Il Reputation Institute ha attribuito a Google il punteggio più alto di CSR per i seguenti risultati:

  • Google ha destinato più di 1 miliardo di dollari a progetti di energia rinnovabile, utilizzandola dove possibile;
  • Google consente alle aziende di ridurre il proprio impatto ambientale attraverso l’utilizzo di Gmail;
  • Tra i suoi dipendenti, Google promuove la raccolta differenziata e il riciclo dei rifiuti.

Target. Se Google è un colosso da cui prendere ispirazione, è bene pensare che è possibile applicare certe logiche anche in una scala più abbordabile, per dimostrare che laddove c’è la volontà, ci sono anche i risultati.

È proprio questo che ha fatto Target, il gigante della vendita al dettaglio, quando ha iniziato a contribuire allo sviluppo ambientale e sociale con i propri fondi.

Una partenza quasi sottovoce, quella di Target, che ha iniziato a destinare poco più del 5% delle sue entrate allo sviluppo delle comunità locali, per poi arrivare, nel 2018, a donare 900 milioni di dollari all’istruzione e più di 4 milioni di dollari a settimana a numerose altre cause.

BMW. Nel campo dell’industria automobilistica, BMW è assolutamente all’avanguardia nell’ambito di CSR innovativa.
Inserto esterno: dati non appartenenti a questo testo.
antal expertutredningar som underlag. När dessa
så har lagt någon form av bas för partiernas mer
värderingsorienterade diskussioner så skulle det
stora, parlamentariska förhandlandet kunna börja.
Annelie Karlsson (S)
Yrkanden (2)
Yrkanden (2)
Tutto è partito da quando la società stessa si è imposta di aiutare 1 milione di persone entro quest’anno, il 2020.

Il progetto sviluppo dell’educazione ambientale nelle scuole permette all’azienda stessa di raggiungere migliaia di studenti in tutto il mondo: l’obiettivo è quello di aiutarli a comprendere l’importanza delle sfide ambientali e sociali che il mondo è chiamato ad affrontare.

Xerox. Il Programma di Coinvolgimento della Comunità ha permesso a Xerox, con il tempo, di rendere partecipi tutti i suoi dipendenti a tale iniziativa, lanciata per la prima volta nel 1974.

Attraverso questo programma, infatti, essi hanno avuto l’opportunità di partecipare allo sviluppo delle proprie comunità e la stessa azienda ha messo da parte 1,3 milioni di dollari per garantire il successo dell’iniziativa.

Una scelta che, non soltanto ha avuto effetti più che positivi all’esterno, ma si è dimostrata rilevante anche internamente: l’orgoglio di lavorare per un’azienda tale è cresciuto insieme alla produttività dei dipendenti.

In generale, però, non serve spendere 1,3 milioni come Xerox o chiamarsi Google per mettere in atto gesti significativi: è sufficiente concedere al proprio personale un certo numero di ore l’anno da impiegare in aiuto alla comunità locale.

Si può iniziare anche da qualcosa di piccolo, facendo comunque tanto: pulire parchi, servire pasti alle mense dei poveri, fare volontariato negli ospedali o negli orfanotrofi, organizzare eventi di sensibilizzazione e raccolte fondi.

Si parte sempre dalle piccole cose per mettere in atto grandi cambiamenti.